It was an unacceptable gambit, a proposition that ensured nearly everyone who attempted it would perish swiftly and far from home. But some might survive, and that’s more than could be said about abstaining, so thy pressed ahead by the billions.
See you on the other side.
Yeah. Maybe.
The circumstances hung heavy on the collective mood, and the weight of it drew their eyes downward and their thoughts inward. There is no comradery in genocide. And so, after administering the injection, the doctor left Marc alone; it was how they both preferred it.
At first, Marc felt nothing unusual. The process was exponential, and by the time he did feel something he would likely have little time to dwell before he out blacked out, petrified. Literal petrification, of a kind; the nanoscanners needed complete stillness to perform their work. The procedure itself was incredibly safe. He wouldn’t die here, in this government clinic. He’d die on an unnamed world beneath a foreign sun.

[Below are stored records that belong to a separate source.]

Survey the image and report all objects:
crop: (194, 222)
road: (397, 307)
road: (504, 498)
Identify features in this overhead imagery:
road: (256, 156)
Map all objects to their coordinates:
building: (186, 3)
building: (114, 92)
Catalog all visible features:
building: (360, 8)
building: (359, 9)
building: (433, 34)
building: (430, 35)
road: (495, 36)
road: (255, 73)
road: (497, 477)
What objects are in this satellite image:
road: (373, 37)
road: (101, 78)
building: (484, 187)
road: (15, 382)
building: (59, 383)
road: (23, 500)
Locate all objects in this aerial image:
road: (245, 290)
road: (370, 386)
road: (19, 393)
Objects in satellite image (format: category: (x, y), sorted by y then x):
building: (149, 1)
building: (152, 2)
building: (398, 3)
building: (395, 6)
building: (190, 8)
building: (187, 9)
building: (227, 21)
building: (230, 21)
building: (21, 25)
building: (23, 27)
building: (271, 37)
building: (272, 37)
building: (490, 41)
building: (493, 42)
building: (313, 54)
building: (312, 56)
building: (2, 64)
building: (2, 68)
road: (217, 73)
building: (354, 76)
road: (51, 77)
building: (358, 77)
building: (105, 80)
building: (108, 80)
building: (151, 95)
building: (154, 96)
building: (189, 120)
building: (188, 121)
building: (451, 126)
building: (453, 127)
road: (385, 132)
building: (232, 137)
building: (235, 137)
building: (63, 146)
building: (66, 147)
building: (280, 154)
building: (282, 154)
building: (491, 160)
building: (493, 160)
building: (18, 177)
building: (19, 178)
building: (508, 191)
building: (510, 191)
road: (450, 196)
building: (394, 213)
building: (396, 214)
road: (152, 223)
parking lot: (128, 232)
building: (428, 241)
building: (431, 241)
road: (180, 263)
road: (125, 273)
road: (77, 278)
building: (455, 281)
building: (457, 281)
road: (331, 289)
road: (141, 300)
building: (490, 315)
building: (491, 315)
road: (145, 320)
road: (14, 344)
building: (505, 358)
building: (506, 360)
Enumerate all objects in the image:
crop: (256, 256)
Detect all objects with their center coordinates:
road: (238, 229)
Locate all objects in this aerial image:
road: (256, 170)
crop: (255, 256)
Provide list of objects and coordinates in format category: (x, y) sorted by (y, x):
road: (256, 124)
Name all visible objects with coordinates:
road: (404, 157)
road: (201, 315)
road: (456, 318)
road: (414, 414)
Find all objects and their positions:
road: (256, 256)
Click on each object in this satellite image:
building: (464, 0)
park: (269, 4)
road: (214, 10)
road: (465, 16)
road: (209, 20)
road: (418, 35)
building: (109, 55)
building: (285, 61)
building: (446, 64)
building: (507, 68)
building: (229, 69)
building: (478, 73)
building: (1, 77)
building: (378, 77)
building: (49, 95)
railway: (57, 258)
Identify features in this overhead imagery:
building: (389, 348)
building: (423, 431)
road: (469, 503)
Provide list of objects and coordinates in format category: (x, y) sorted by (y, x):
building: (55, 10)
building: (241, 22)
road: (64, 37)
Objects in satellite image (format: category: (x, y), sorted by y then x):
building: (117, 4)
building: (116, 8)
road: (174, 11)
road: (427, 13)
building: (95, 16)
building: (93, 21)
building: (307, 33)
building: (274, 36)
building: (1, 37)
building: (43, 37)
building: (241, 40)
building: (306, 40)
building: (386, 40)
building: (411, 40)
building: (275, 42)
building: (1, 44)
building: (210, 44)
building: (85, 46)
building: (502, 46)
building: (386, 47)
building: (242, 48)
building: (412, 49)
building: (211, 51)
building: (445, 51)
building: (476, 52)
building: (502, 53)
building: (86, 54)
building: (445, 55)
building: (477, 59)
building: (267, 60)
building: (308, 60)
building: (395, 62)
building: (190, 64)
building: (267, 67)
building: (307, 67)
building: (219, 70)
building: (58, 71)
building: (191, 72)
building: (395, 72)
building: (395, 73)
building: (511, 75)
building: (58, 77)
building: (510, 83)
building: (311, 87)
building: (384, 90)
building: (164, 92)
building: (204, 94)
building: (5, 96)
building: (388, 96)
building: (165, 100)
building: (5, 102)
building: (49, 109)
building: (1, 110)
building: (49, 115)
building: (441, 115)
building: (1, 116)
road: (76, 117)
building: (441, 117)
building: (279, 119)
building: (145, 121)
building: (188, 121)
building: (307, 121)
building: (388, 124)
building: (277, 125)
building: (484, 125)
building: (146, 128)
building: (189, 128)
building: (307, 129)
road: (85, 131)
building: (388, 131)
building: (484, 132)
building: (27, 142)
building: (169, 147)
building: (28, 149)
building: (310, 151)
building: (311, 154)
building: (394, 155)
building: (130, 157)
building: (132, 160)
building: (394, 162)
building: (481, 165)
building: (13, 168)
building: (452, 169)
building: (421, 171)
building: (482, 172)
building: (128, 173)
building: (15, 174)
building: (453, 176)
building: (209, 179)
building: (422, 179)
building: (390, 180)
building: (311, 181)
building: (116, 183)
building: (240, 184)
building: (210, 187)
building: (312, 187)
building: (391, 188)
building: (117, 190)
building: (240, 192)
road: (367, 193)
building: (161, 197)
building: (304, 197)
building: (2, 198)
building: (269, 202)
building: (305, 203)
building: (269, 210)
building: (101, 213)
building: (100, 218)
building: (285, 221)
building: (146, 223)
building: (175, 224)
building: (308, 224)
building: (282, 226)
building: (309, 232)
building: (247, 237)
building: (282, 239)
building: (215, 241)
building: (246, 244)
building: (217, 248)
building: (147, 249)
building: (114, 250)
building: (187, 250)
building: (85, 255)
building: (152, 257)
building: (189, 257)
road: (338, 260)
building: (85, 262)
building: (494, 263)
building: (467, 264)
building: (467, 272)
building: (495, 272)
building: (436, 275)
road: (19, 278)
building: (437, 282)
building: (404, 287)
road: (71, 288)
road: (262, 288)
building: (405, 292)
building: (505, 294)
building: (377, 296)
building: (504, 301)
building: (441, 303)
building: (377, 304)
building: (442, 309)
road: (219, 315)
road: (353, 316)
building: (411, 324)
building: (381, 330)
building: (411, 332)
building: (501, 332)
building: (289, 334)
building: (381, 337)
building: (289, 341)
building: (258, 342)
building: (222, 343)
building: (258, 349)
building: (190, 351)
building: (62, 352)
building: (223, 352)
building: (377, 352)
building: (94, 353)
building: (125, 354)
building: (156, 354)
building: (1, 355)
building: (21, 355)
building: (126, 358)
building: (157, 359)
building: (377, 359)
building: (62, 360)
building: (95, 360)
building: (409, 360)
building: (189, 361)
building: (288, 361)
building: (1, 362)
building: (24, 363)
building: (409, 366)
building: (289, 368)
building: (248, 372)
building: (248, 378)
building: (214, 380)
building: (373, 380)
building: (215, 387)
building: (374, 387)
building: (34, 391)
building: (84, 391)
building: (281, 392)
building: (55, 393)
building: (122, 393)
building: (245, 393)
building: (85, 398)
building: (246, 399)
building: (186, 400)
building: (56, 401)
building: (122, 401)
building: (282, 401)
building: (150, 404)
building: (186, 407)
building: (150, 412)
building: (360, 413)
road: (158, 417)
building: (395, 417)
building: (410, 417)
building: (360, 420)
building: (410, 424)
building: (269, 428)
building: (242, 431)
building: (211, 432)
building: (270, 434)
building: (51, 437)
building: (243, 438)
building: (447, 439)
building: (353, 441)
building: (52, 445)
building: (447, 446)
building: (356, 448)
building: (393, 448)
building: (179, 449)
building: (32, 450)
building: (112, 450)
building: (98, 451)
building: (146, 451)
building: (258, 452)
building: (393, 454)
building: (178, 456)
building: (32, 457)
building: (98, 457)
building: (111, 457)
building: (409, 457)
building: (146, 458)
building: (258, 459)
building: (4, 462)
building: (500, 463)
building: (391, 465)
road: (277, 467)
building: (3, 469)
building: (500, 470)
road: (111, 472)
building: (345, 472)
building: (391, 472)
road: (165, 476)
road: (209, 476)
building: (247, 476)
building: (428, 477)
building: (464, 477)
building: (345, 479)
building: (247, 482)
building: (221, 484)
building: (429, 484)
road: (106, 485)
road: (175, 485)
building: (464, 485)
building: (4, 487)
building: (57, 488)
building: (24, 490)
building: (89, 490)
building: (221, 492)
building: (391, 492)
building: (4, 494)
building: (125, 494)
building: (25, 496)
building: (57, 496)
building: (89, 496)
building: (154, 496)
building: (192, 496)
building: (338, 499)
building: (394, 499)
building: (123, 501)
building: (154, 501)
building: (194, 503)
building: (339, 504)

When Marc was just a child—there were of course no children any longer—the unchecked meddling of overcurious minds destabilized the sun. The destruction of Sol was imminent. But through unrelated and simultaneous meddling, the long sought breakthrough in nanotechnology arrived. You win some, you lose some. Everyone who wanted a free chance at survival was given an injection of atomic machinery that multiplied in the body—doubling, not unlike cells—until they filled all the empty space between biological molecules and nothing could move. Amazingly, most of the human body is empty space at the atomic level. In this stilled state, the machines took a precise inventory of every atom in the body, disassembled it, and compacted its contents into a dense block the size of a sugar cube. These were to be cheaply flung to the far reaches of the void and reassembled on distant, poorly understood planets, most of which would be uninhabitable.
But not all.
For geological eras, human bodies would form sporadically on distant worlds only to snap freeze, or combust and burn, or choke on chlorine gas, or burst open and ooze apart, or collapse as if crushed by an unseen press, or something else unthinkable and unpleasant. A thick dread swelled up in Marc and soon he was slipping into panic, but he was distracted by a growing tingling in his arm. It spilled into his chest and he sank in his bed, unbearably heavy, and it rushed up his neck and—
He blacked out.
For Marc, no time passed at all. The world advanced not one iota. But without his watching, 33 million years slipped by. And then, beneath a blue sky and a yellow sun, he appeared from a mysterious gray fog that dispersed with the breeze. He stood upon soft greenery and inhaled clean, breathable air. And with that breath, he laughed.